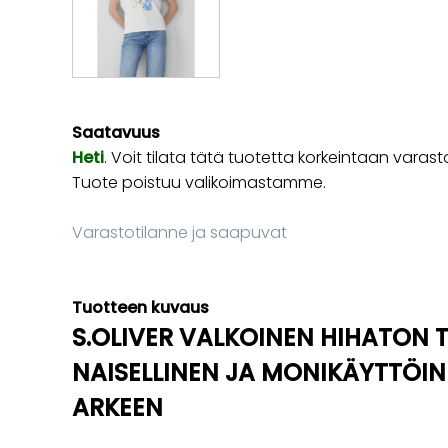
Saatavuus
Heti
. Voit tilata tätä tuotetta korkeintaan va
Tuote poistuu valikoimastamme.
Varastotilanne ja saapuvat
Tuotteen kuvaus
S.OLIVER VALKOINEN HIHATON 
NAISELLINEN JA MONIKÄYTTÖIN
ARKEEN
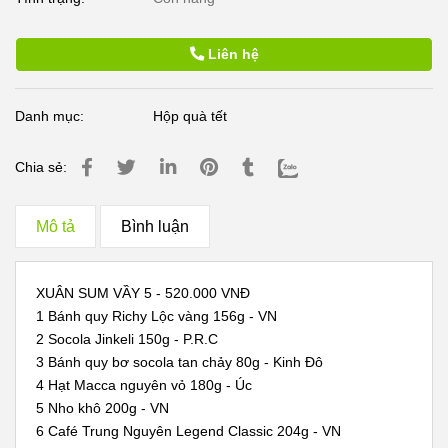
Liên hệ
Danh mục:
Hộp quà tết
Chia sẻ:
Mô tả
Bình luận
XUÂN SUM VẦY 5 - 520.000 VNĐ
1 Bánh quy Richy Lộc vàng 156g - VN
2 Socola Jinkeli 150g - P.R.C
3 Bánh quy bơ socola tan chảy 80g - Kinh Đô
4 Hạt Macca nguyên vỏ 180g - Úc
5 Nho khô 200g - VN
6 Café Trung Nguyên Legend Classic 204g - VN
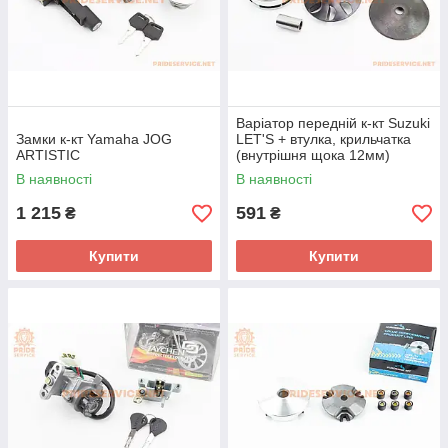
Варіатор передній к-кт Suzuki
Замки к-кт Yamaha JOG
LET'S + втулка, крильчатка
ARTISTIC
(внутрішня щока 12мм)
В наявності
В наявності
1 215
591
₴
₴
Купити
Купити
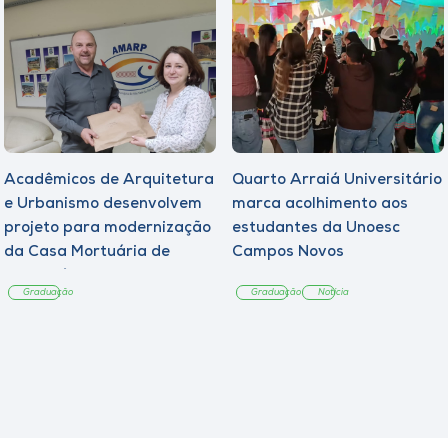
Acadêmicos de Arquitetura
Quarto Arraiá Universitário
e Urbanismo desenvolvem
marca acolhimento aos
projeto para modernização
estudantes da Unoesc
da Casa Mortuária de
Campos Novos
Tangará
Graduação
Graduação
Notícia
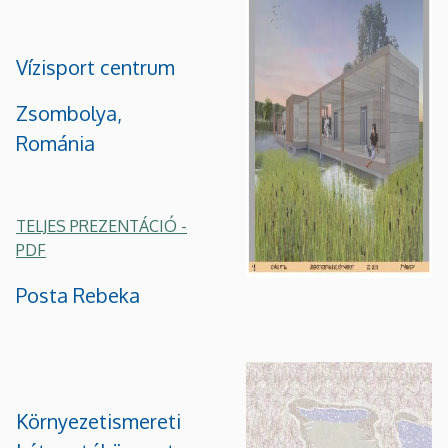
Vízisport centrum
Zsombolya,
Románia
TELJES PREZENTÁCIÓ -
PDF
Posta Rebeka
Környezetismereti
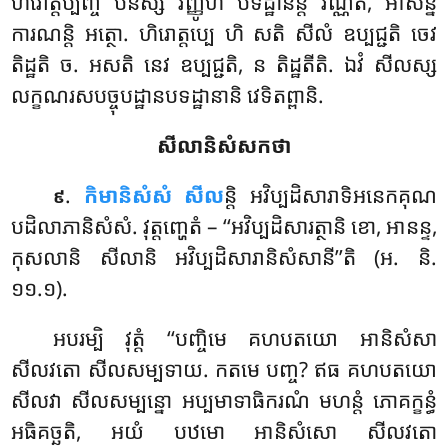
ហិរោត្តប្បញ្ច បនស្ស វិញ្ញូហិ បទដ្ឋានន្តិ វណ្ណិតំ, អាសន្ន
ការណន្តិ អត្ថោ. ហិរោត្តប្បេ ហិ សតិ សីលំ ឧប្បជ្ជតិ ចេវ
តិដ្ឋតិ ច. អសតិ នេវ ឧប្បជ្ជតិ, ន តិដ្ឋតីតិ. ឯវំ សីលស្ស
លក្ខណរសបច្ចុបដ្ឋានបទដ្ឋានានិ វេទិតព្ពានិ.
សីលានិសំសកថា
.
កិមានិសំសំ សីល
ន្តិ អវិប្បដិសារាទិអនេកគុណ
៩
បដិលាភានិសំសំ. វុត្តញ្ហេតំ – ‘‘អវិប្បដិសារត្ថានិ ខោ, អានន្ទ,
កុសលានិ សីលានិ អវិប្បដិសារានិសំសានី’’តិ (អ. និ.
១១.១).
អបរម្បិ វុត្តំ ‘‘បញ្ចិមេ គហបតយោ អានិសំសា
សីលវតោ សីលសម្បទាយ. កតមេ បញ្ច? ឥធ គហបតយោ
សីលវា សីលសម្បន្នោ អប្បមាទាធិករណំ មហន្តំ ភោគក្ខន្ធំ
អធិគច្ឆតិ, អយំ បឋមោ អានិសំសោ សីលវតោ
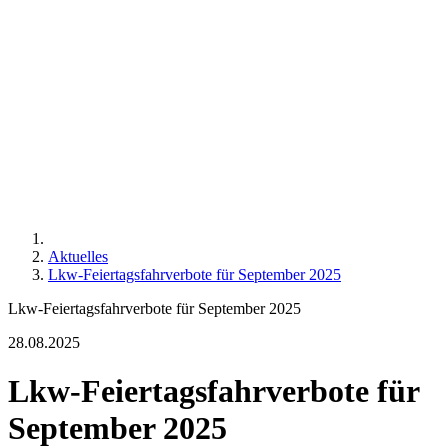
Aktuelles
Lkw-Feiertagsfahrverbote für September 2025
Lkw-Feiertagsfahrverbote für September 2025
28.08.2025
Lkw-Feiertagsfahrverbote für
September 2025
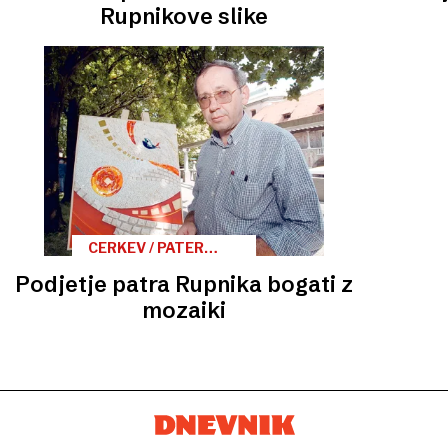
Rupnikove slike
CERKEV / PATER
REGISTRIRAL
Podjetje patra Rupnika bogati z
PODJETJE
mozaiki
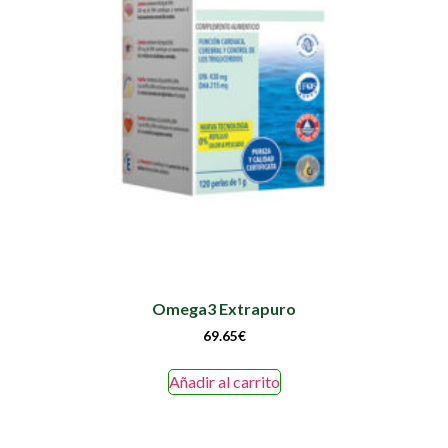
Omega3 Extrapuro
69.65
€
Añadir al carrito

• Problem details:
If a line of the records includes the string "គហបតយ", copy it out.

• Answer area:
អបរម្បិ វុត្តំ ‘‘បញ្ចិមេ គហបតយោ អានិសំសា
សីលវតោ សីលសម្បទាយ. កតមេ បញ្ច? ឥធ គហបតយោ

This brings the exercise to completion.